_Work required_
Rewrite the text read from every page in the entries below as a single numbered list with one line per item, skipping blank lines. Leave the pictures out of your answer.
__________
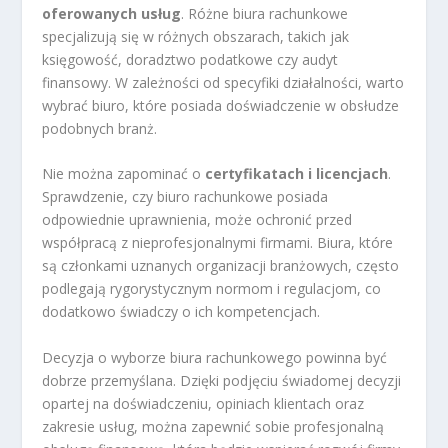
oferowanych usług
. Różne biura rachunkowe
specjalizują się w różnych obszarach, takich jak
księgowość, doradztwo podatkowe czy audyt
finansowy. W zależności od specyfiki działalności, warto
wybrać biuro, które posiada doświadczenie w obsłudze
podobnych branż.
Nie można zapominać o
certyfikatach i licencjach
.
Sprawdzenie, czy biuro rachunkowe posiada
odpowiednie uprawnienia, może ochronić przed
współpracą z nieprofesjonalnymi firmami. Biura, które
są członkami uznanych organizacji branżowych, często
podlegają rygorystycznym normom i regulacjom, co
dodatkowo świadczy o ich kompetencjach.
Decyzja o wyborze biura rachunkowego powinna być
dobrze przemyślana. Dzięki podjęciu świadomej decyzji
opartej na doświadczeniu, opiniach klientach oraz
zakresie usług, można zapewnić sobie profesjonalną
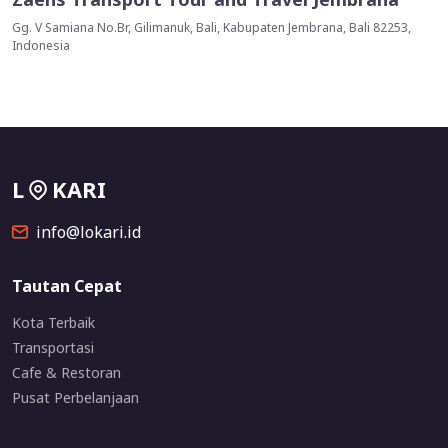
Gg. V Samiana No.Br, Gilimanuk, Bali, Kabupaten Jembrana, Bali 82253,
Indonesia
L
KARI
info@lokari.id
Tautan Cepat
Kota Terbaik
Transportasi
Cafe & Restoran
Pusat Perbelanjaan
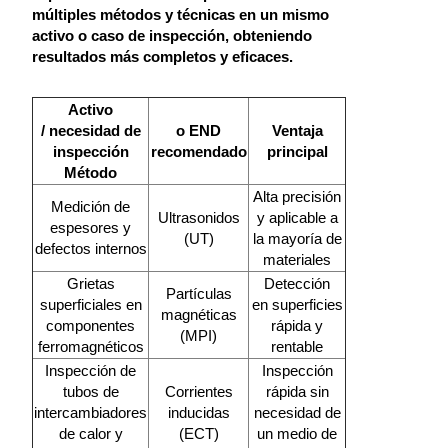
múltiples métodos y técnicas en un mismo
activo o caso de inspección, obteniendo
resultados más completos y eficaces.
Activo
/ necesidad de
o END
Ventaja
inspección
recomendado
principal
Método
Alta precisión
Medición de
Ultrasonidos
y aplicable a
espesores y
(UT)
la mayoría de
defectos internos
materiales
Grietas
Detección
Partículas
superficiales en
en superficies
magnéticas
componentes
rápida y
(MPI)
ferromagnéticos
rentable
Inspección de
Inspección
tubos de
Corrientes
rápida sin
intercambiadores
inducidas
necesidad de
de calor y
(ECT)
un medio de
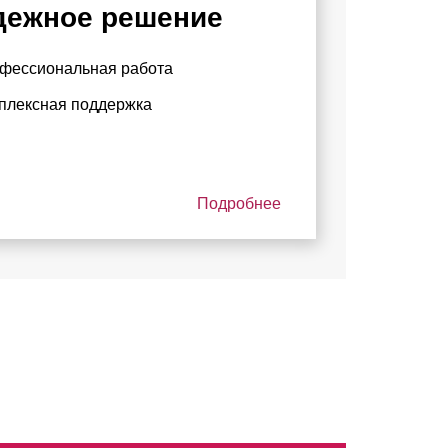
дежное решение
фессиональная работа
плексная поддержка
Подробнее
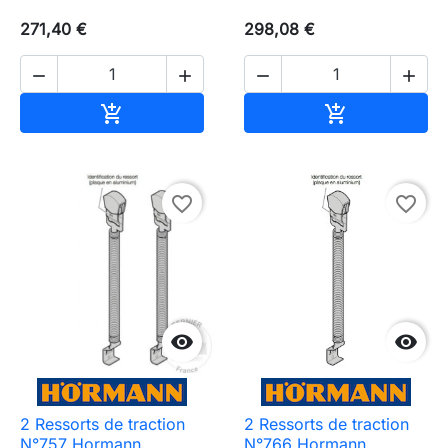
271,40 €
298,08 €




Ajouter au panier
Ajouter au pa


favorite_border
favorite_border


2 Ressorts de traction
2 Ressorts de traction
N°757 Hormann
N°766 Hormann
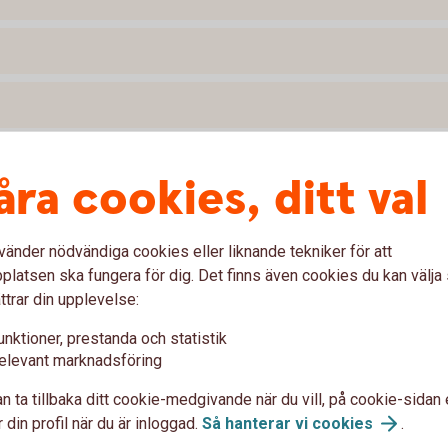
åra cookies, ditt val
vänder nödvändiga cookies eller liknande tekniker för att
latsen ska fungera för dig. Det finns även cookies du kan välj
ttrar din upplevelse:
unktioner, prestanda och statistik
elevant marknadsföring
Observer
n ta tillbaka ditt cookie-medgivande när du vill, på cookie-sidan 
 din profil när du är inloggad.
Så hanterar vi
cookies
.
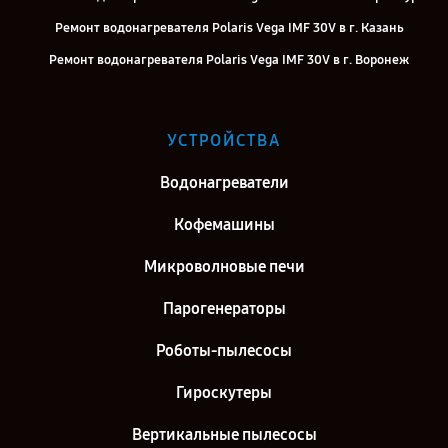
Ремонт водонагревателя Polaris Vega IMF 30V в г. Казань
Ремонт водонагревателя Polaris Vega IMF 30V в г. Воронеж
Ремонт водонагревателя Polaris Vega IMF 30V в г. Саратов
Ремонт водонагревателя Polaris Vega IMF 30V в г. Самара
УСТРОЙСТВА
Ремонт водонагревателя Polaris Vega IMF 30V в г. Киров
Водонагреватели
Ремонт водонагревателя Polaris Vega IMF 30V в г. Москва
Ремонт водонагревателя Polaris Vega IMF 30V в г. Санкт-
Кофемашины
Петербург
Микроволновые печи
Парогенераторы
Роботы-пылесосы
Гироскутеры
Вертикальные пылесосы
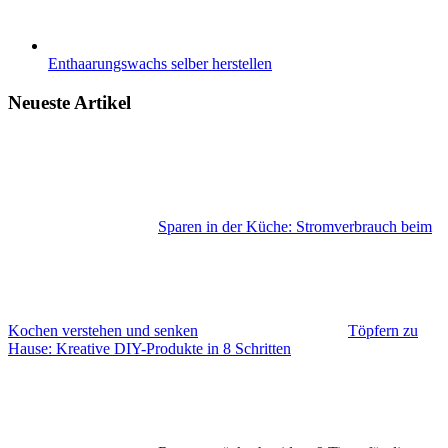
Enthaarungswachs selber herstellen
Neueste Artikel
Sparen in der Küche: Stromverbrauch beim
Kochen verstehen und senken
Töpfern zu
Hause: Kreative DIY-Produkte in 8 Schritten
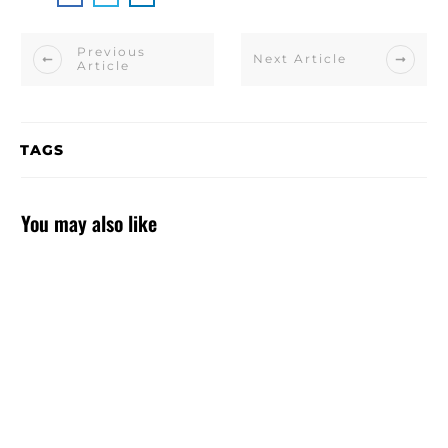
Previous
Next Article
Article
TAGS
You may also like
__________
_Output_
1. oferowanych usług
2. . Różne biura rachunkowe
3. specjalizują się w różnych obszarach, takich jak
4. księgowość, doradztwo podatkowe czy audyt
5. finansowy. W zależności od specyfiki działalności, warto
6. wybrać biuro, które posiada doświadczenie w obsłudze
7. podobnych branż.
8. Nie można zapominać o
9. certyfikatach i licencjach
10. .
11. Sprawdzenie, czy biuro rachunkowe posiada
12. odpowiednie uprawnienia, może ochronić przed
13. współpracą z nieprofesjonalnymi firmami. Biura, które
14. są członkami uznanych organizacji branżowych, często
15. podlegają rygorystycznym normom i regulacjom, co
16. dodatkowo świadczy o ich kompetencjach.
17. Decyzja o wyborze biura rachunkowego powinna być
18. dobrze przemyślana. Dzięki podjęciu świadomej decyzji
19. opartej na doświadczeniu, opiniach klientach oraz
20. zakresie usług, można zapewnić sobie profesjonalną
21. Gg. V Samiana No.Br, Gilimanuk, Bali, Kabupaten Jembrana, Bali 82253,
22. Indonesia
23. L
24. KARI
25. info@lokari.id
26. Tautan Cepat
27. Kota Terbaik
28. Transportasi
29. Cafe & Restoran
30. Pusat Perbelanjaan
31. múltiples métodos y técnicas en un mismo
32. activo o caso de inspección, obteniendo
33. resultados más completos y eficaces.
34. Activo
35. / necesidad de
36. o END
37. Ventaja
38. inspección
39. recomendado
40. principal
41. Método
42. Alta precisión
43. Medición de
44. Ultrasonidos
45. y aplicable a
46. espesores y
47. (UT)
48. la mayoría de
49. defectos internos
50. materiales
51. Grietas
52. Detección
53. Partículas
54. superficiales en
55. en superficies
56. magnéticas
57. componentes
58. rápida y
59. (MPI)
60. ferromagnéticos
61. rentable
62. Inspección de
63. Inspección
64. tubos de
65. Corrientes
66. rápida sin
67. intercambiadores
68. inducidas
69. necesidad de
70. de calor y
71. (ECT)
72. un medio de
73. дежное решение
74. фессиональная работа
75. плексная поддержка
76. Подробнее
77. 271,40 €
78. 298,08 €
79. 
80. 
81. 
82. 
83. Ajouter au panier
84. Ajouter au pa
85. 
86. 
87. favorite_border
88. favorite_border
89. 
90. 
91. 2 Ressorts de traction
92. 2 Ressorts de traction
93. N°757 Hormann
94. N°766 Hormann
95. åra cookies, ditt val
96. vänder nödvändiga cookies eller liknande tekniker för att
97. latsen ska fungera för dig. Det finns även cookies du kan välj
98. ttrar din upplevelse:
99. unktioner, prestanda och statistik
100. elevant marknadsföring
101. Observer
102. n ta tillbaka ditt cookie-medgivande när du vill, på cookie-sidan 
103.  din profil när du är inloggad.
104. Så hanterar vi
105. cookies
106. .
107. Ремонт водонагревателя Polaris Vega IMF 30V в г. Казань
108. Ремонт водонагревателя Polaris Vega IMF 30V в г. Воронеж
109. Ремонт водонагревателя Polaris Vega IMF 30V в г. Саратов
110. Ремонт водонагревателя Polaris Vega IMF 30V в г. Самара
111. УСТРОЙСТВА
112. Ремонт водонагревателя Polaris Vega IMF 30V в г. Киров
113. Водонагреватели
114. Ремонт водонагревателя Polaris Vega IMF 30V в г. Москва
115. Ремонт водонагревателя Polaris Vega IMF 30V в г. Санкт-
116. Кофемашины
117. Петербург
118. Микроволновые печи
119. Парогенераторы
120. Роботы-пылесосы
121. Гироскутеры
122. Вертикальные пылесосы
123. Enthaarungswachs selber herstellen
124. Neueste Artikel
125. Sparen in der Küche: Stromverbrauch beim
126. Kochen verstehen und senken
127. Töpfern zu
128. Hause: Kreative DIY-Produkte in 8 Schritten
129. Previous
130. Next Article
131. Article
132. TAGS
133. You may also like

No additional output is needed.